Even in dissent, Ginsburg reshaped the law. In the 2007 Lilly Ledbetter case, a conservative majority, led by Justice Samuel Alito, dismissed a pay inequity claim by the complainant against Goodyear Tire and Rubber Company because Ledbetter had missed a filing deadline required by the 1964 Civil Rights Act. In a stinging dissent, read from the bench, Justice Ginsburg encouraged Congress to amend the act’s restrictions on when the victims of wage discriminations could challenge their employers in federal court. Her rationale was sound: employees may not know of salary discrepancies for years. They might be slight initially but have a deleterious cumulative effect over time, as in Ledbetter’s case where her retirement pay was far less than her male counterparts. Led by New York’s Senator Hillary Clinton, Congress followed Ginsburg’s recommendation, and the Lilly Ledbetter Fair Pay Act became the first legislation signed into law by President Barack Obama after his 2009 inauguration.
In addition, Ginsburg provided votes and authored opinions upholding reproductive rights, allowing universities to maintain affirmative action policies in college and law school admissions, supporting the Jeffersonian creed of religion-government separation, advocating marriage equality, bolstering sexual privacy, and admonishing the majority in Bush v. Gore.
Although demure in social settings, Ginsburg responded enthusiastically to her many fans on the left who bestowed on her the endearing label, “Notorious RBG.” Yet her best friend, Nino Scalia, was from the opposite side of the jurisprudential spectrum. “This place specializes in reason. We reason together,” Ginsburg observed about how she and her colleagues arrive at decisions in some of the most contentious cases in American politics.

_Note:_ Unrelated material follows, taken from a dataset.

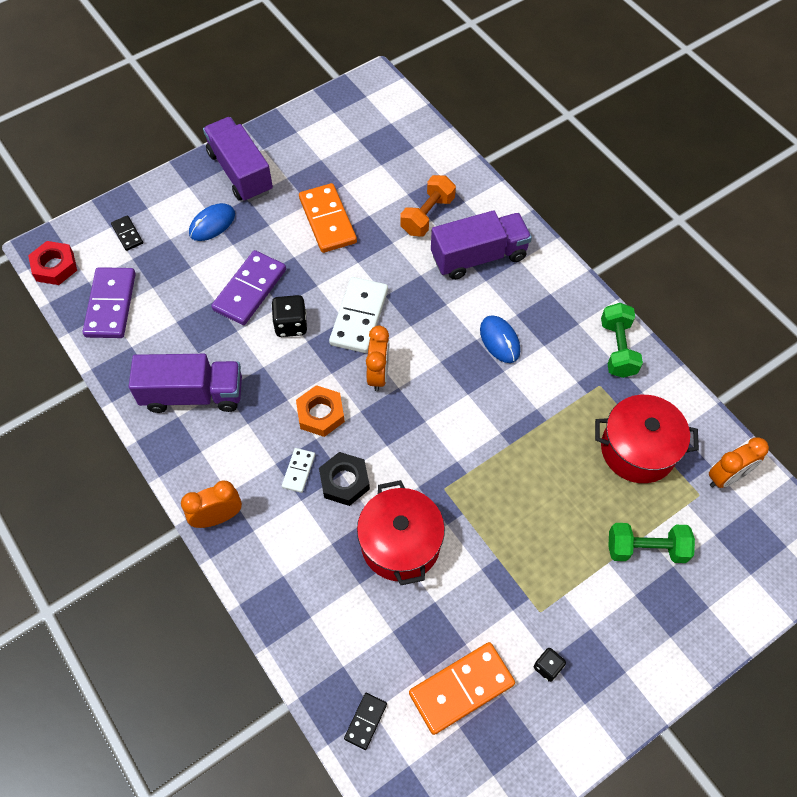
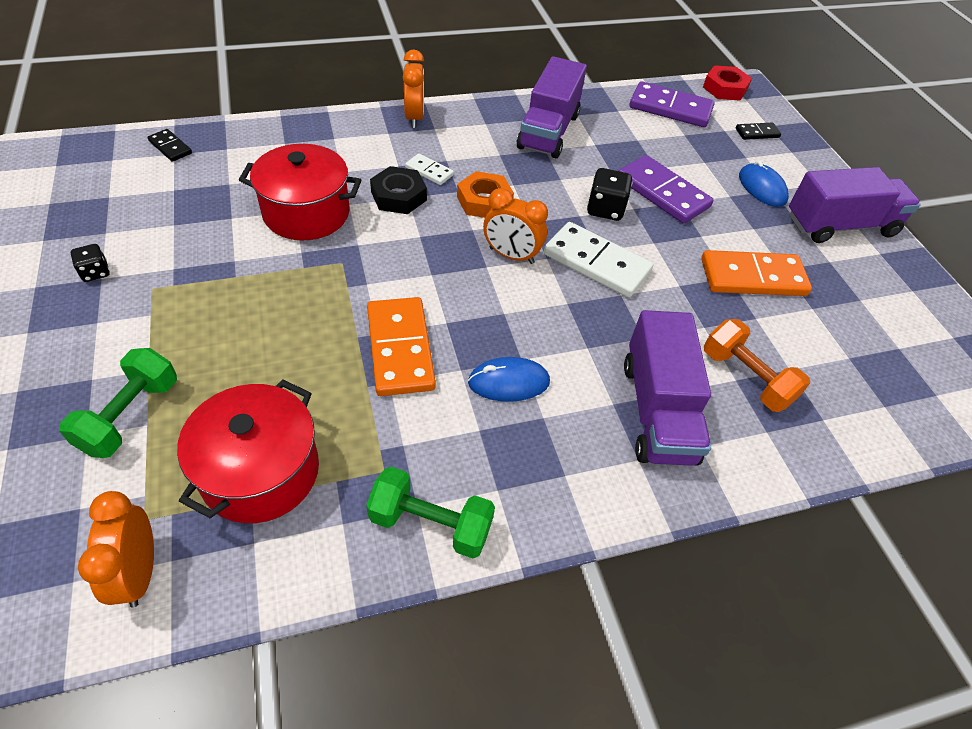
camera: 105 degrees right, 10 degrees down
(461, 688) = (138, 208): orange domino -> orange domino (400, 349)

The Heritage Foundation, a conservative interest group, gleefully looked forward to replacing this liberal icon early in the Trump presidency, hoping that she could not overturn cancer’s death sentence. Yet she continued to fulfill the egalitarian agenda of Jimmy Carter’s post-Watergate presidency for nearly four additional years on the Supreme Court, succumbing to her illness just forty-six days before Trump faced the electorate. She might never have made history on the nation’s highest court, however, without the 39th president’s nomination of her to the country’s second most powerful tribunal forty years earlier.